--- Recorded data ---

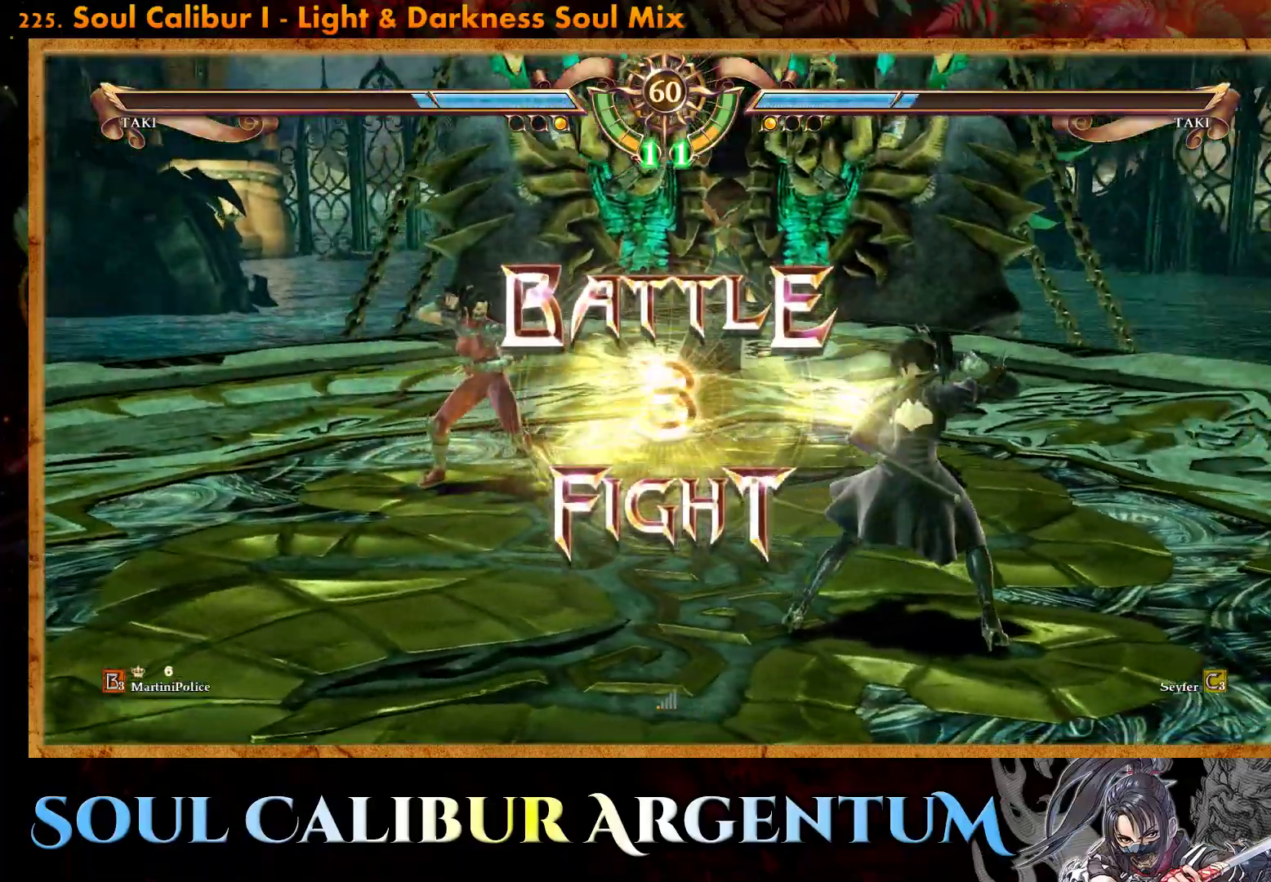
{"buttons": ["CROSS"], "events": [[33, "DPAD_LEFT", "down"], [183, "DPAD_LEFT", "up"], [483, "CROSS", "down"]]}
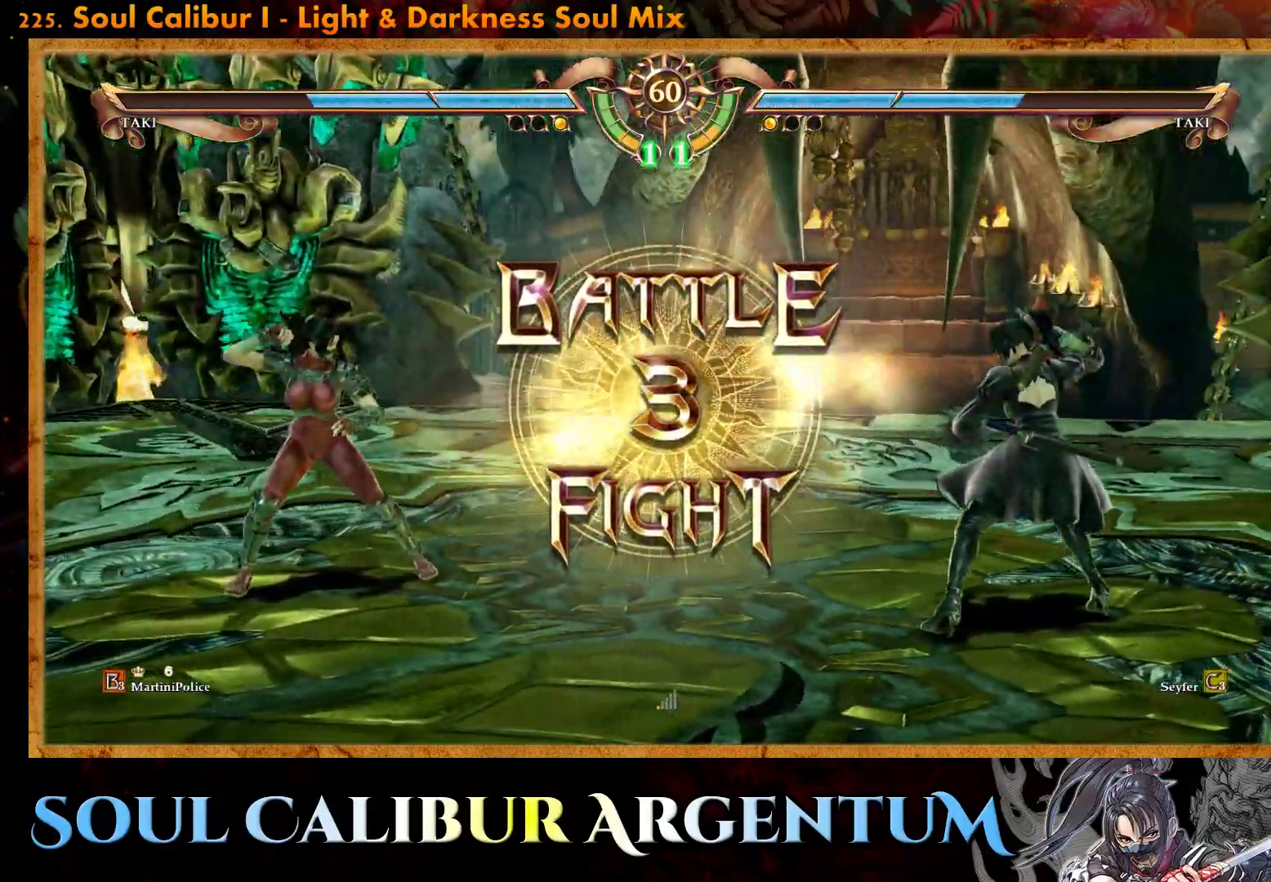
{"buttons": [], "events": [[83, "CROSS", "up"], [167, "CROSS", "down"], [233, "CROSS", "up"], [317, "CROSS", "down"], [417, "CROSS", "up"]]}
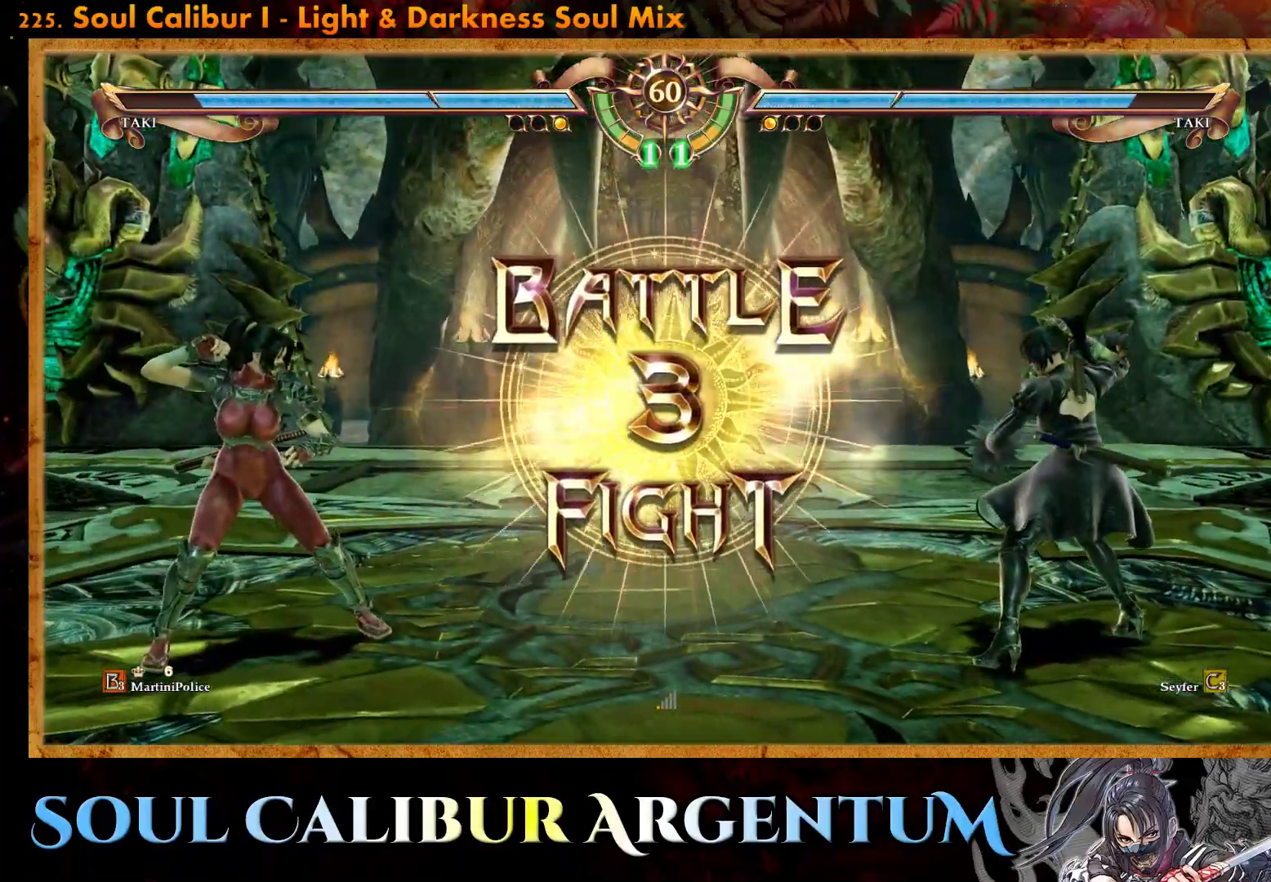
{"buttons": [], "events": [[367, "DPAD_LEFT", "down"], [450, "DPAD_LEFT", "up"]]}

---

▶ [Task objective]: All the lines above are to be reproduced exactly, except the pictures.

▶ [Answer for this exercise]:
{"buttons": ["CROSS"], "events": [[33, "DPAD_LEFT", "down"], [183, "DPAD_LEFT", "up"], [483, "CROSS", "down"]]}
{"buttons": [], "events": [[83, "CROSS", "up"], [167, "CROSS", "down"], [233, "CROSS", "up"], [317, "CROSS", "down"], [417, "CROSS", "up"]]}
{"buttons": [], "events": [[367, "DPAD_LEFT", "down"], [450, "DPAD_LEFT", "up"]]}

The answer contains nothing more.